Food Allergy Sufferers Boost Your Bottom Line

You’d have to be a whiz at financial analysis with a lot of free time on your hands to figure out if restaurants can make extra money by courting customers who have food allergies. Turns out there is such a guy—Paul Antico—and his research found that restaurants should enjoy a nine percent revenue boost if they become food allergy friendly.

Antico has already demonstrated that his analytical skills can make people rich. He had a 17-year career at mutual fund giant Fidelity Investments, spending most of it as manager of the Fidelity Small Cap Stock Fund. “This is a big loss for Fidelity,” said mutual fund rater Morningstar in 2008 when Antico announced he was leaving.

His new interest is a website, www.allergyeats.com, which launched in February 2010. The site aggregates peer-based feedback on how well restaurants accommodate customers with food allergies and intolerances. Antico is the father of two children who have food allergies, and his personal experience convinced him restaurants could use some additional perspective on how they treat these types of customers.

Now he’s saying that restaurants that don’t accommodate customers with food allergies hurt themselves financially. He looks at the problem using the same logic and number crunching skills he did when buying and selling restaurant stocks for Fidelity.

“Millions of Americans—or roughly five percent of the general population—have known food allergies or gluten intolerance, and restaurateurs should recognize the tremendous spending power of this community,” Antico says.

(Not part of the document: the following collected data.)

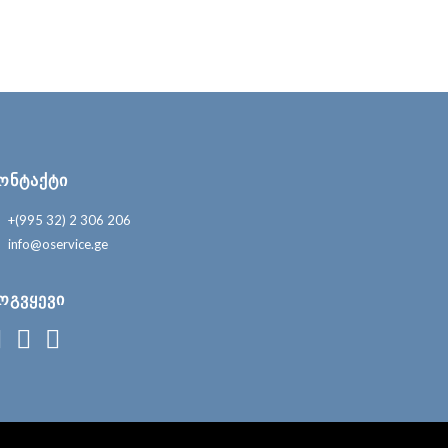
ᲝᲜᲢᲐᲥᲢᲘ
+(995 32) 2 306 206
info@oservice.ge
ᲝᲒᲕᲧᲔᲕᲘ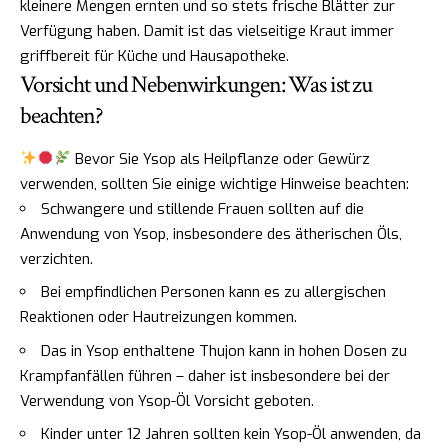
kleinere Mengen ernten und so stets frische Blätter zur
Verfügung haben. Damit ist das vielseitige Kraut immer
griffbereit für Küche und Hausapotheke.
Vorsicht und Nebenwirkungen: Was ist zu
beachten?
Bevor Sie Ysop als Heilpflanze oder Gewürz
verwenden, sollten Sie einige wichtige Hinweise beachten:
Schwangere und stillende Frauen sollten auf die
Anwendung von Ysop, insbesondere des ätherischen Öls,
verzichten.
Bei empfindlichen Personen kann es zu allergischen
Reaktionen oder Hautreizungen kommen.
Das in Ysop enthaltene Thujon kann in hohen Dosen zu
Krampfanfällen führen – daher ist insbesondere bei der
Verwendung von Ysop-Öl Vorsicht geboten.
Kinder unter 12 Jahren sollten kein Ysop-Öl anwenden, da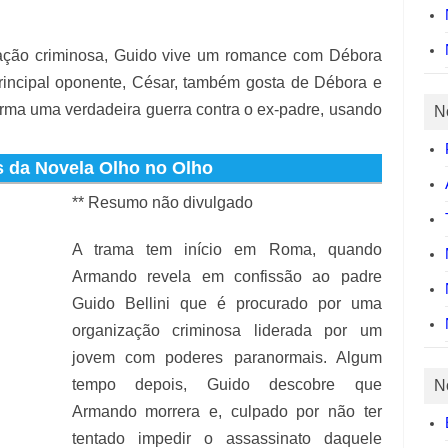
ação criminosa, Guido vive um romance com Débora
principal oponente, César, também gosta de Débora e
 arma uma verdadeira guerra contra o ex-padre, usando
N
 da Novela Olho no Olho
** Resumo não divulgado
A trama tem início em Roma, quando
Armando revela em confissão ao padre
Guido Bellini que é procurado por uma
organização criminosa liderada por um
jovem com poderes paranormais. Algum
tempo depois, Guido descobre que
N
Armando morrera e, culpado por não ter
tentado impedir o assassinato daquele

By his reckoning, it’s a big market, although you won’t be able to reach all of it. Antico postulates that 20 percent of the food-allergic population just aren’t going to eat out, period, while another 20 percent are willing to eat anywhere despite a lack of special treatment, hoping they can find something on the menu to which they won’t be allergic. That leaves the middle 60 percent—nine million people with food allergies—for restaurants to go after.

Because people who have food allergies typically go with other non-allergic people to out, the economic impact of offering food allergy-friendly meals tends to be underestimated.

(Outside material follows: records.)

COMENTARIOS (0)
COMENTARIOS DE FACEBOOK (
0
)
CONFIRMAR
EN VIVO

“A key factor for restaurants is the ‘veto vote,’” Antico points out. “If one person in a party has food allergies, the entire group will likely go to a restaurant that can accommodate that one individual.”

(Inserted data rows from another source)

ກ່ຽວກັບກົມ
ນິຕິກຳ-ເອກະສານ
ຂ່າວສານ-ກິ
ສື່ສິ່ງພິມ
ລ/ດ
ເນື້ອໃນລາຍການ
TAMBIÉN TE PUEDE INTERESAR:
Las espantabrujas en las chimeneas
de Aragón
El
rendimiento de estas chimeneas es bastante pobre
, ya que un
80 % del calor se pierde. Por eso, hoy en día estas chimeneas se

Here’s where his background as a financial analyst clicks in.

“I’ve made a conservative assumption that the average party dining out includes only three people, two of whom do not have food allergies. This estimate is especially conservative given the greater prevalence of food allergies in children, who often eat out with a party of four or more.

“Therefore, the ‘winnable’ food-allergic diner community—three percent of the total U.S population—actually translates into a nine percent or greater potential increase in business for an allergy-friendly restaurant,” he concludes.

How would this work in practice? Antico gives a hypothetical example of a Chili’s unit doing $3 million in annual sales. He estimates such a restaurant takes in about 15 cents in profit per dollar of sales. However, given the restaurant’s considerable fixed overhead expenses, every additional sales dollar from food-allergic customers and their dining companions would yield 25 cents in profit. Factor in the nine percent sales increase the restaurant would theoretically get if it were allergy friendly and the Chili’s unit would enjoy an annual sales boost of $270,000, or roughly $50,000 in net profits, as compared to an allergy-unfriendly Chili’s.

AllergyEats.com website owner Antico has an axe to grind on this issue, so you may wish to be skeptical of his profit projections. But be sure to check out his website, which lists data on 600,000 U.S. restaurants. People with food allergies (or their parents) can use this site to see how well their dietary needs are likely to be met. It functions as a Yelp-style restaurant rating and commentary site for food-allergic and -intolerant diners, and its ability to steer patrons to, or away from, restaurants seems likely to grow. At minimum, you might want to check in from time to time to see what this segment of the dining population is saying about your place.